SPIEGEL ONLINE: In Strafverfahren heißt das Prinzip "Im Zweifel für den Angeklagten". Bei Ihnen heißt es "Im Zweifel gegen die Pressefreiheit"?
Vaknin-Gil: Der Oberste Gerichtshof hat uns 1988 einen extrem rigiden Test auferlegt. Um eine Veröffentlichung zu zensieren, muss eine "unmittelbare Wahrscheinlichkeit für eine echte Beschädigung der Sicherheit des Staates" bestehen. Für den Fall, dass ein direkter Konflikt zwischen der Pressefreiheit und der staatlichen Sicherheit existiert, steht laut dem Obersten Gerichtshof die Sicherheit über der Pressefreiheit. Aber wir verfolgen einen sehr liberalen Ansatz. Ich habe in der Vergangenheit im Geheimdienst gearbeitet, und ich würde mir wünschen, unsere Feinde würden Dinge veröffentlichen, wie wir sie freigeben.
SPIEGEL ONLINE: Wie kann ein bestimmte Veröffentlichung die Sicherheit des Staates gefährden?
Vaknin-Gil: Unser Feind ist der Geheimdienstoffizier, der in Damaskus sitzt und die israelischen Medien und das Internet auswertet.
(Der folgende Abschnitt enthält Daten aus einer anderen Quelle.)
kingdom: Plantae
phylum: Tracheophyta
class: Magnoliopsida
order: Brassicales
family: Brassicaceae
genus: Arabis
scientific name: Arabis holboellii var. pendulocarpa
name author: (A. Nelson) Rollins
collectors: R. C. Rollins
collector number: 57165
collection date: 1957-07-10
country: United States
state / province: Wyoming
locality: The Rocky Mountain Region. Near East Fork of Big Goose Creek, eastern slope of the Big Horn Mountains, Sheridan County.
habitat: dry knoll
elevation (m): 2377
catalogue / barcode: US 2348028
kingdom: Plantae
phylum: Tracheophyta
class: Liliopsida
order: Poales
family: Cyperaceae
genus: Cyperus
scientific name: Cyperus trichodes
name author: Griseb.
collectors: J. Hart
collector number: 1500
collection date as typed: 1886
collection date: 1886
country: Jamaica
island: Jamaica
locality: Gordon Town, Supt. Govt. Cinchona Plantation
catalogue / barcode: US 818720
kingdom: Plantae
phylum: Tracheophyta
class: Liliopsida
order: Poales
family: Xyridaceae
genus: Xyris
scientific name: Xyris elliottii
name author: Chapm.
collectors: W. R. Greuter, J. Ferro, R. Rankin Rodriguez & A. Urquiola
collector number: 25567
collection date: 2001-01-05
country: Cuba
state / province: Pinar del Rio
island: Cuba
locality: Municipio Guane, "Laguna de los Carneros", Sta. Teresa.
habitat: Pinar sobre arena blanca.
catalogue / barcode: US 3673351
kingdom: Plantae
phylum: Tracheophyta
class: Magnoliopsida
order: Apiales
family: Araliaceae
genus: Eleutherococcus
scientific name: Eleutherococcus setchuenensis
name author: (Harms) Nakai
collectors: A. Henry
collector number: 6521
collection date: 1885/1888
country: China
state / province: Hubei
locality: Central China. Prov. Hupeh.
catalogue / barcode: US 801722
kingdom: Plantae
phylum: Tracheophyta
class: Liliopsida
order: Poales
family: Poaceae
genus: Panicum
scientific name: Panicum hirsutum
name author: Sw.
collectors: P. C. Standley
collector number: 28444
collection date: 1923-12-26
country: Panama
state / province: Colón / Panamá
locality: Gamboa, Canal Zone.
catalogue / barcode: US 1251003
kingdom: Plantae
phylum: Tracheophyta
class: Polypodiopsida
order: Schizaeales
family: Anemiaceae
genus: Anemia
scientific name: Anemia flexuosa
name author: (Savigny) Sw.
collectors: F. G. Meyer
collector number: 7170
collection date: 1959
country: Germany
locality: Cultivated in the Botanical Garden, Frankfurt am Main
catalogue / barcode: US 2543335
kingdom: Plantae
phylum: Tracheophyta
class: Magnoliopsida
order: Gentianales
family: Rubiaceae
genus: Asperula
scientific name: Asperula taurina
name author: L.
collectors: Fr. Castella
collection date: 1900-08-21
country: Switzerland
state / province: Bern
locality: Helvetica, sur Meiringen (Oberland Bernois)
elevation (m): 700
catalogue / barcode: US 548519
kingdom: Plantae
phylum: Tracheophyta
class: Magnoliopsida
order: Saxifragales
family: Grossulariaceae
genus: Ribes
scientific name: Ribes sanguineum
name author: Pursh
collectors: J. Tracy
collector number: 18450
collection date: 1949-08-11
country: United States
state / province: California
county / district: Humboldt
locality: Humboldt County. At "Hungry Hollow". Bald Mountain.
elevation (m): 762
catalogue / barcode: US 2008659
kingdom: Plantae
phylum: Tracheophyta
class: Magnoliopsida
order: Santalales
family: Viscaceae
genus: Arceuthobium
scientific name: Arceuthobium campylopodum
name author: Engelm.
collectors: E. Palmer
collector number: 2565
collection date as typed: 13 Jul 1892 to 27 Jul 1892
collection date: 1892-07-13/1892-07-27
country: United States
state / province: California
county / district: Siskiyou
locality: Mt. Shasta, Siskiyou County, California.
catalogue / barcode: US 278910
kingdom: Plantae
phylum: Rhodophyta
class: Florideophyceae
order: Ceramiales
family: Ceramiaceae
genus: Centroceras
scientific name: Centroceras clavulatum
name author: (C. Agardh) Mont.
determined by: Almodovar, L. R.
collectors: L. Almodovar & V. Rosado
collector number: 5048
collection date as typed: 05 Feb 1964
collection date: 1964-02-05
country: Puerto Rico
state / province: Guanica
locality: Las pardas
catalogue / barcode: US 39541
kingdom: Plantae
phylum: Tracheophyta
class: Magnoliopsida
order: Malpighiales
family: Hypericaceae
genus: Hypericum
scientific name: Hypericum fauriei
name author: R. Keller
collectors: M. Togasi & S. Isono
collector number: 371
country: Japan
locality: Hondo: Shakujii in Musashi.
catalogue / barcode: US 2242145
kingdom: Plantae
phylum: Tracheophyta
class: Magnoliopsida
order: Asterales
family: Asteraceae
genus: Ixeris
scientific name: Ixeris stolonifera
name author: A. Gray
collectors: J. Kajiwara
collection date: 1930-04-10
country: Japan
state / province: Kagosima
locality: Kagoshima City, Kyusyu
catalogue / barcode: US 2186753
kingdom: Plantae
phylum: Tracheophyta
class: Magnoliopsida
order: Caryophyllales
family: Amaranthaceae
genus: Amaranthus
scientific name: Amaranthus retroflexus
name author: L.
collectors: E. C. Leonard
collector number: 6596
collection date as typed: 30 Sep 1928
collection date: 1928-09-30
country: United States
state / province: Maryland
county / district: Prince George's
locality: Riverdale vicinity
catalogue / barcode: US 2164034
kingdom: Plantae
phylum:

Was immer auf meinen Schreibtisch kommt und dem Feind nach meiner Einschätzung wertvolle Informationen liefert, werde ich zensieren. Das kann ein Buchstabe, ein Wort oder ein Satz sein oder manchmal, zu meinem Bedauern, auch mehr. Aber unser Ziel ist es, unsere Interventionen auf ein Minimum zu reduzieren.
SPIEGEL ONLINE: Wie viele Beiträge werden bei Ihnen pro Monat eingereicht, und wie viele davon zensieren Sie?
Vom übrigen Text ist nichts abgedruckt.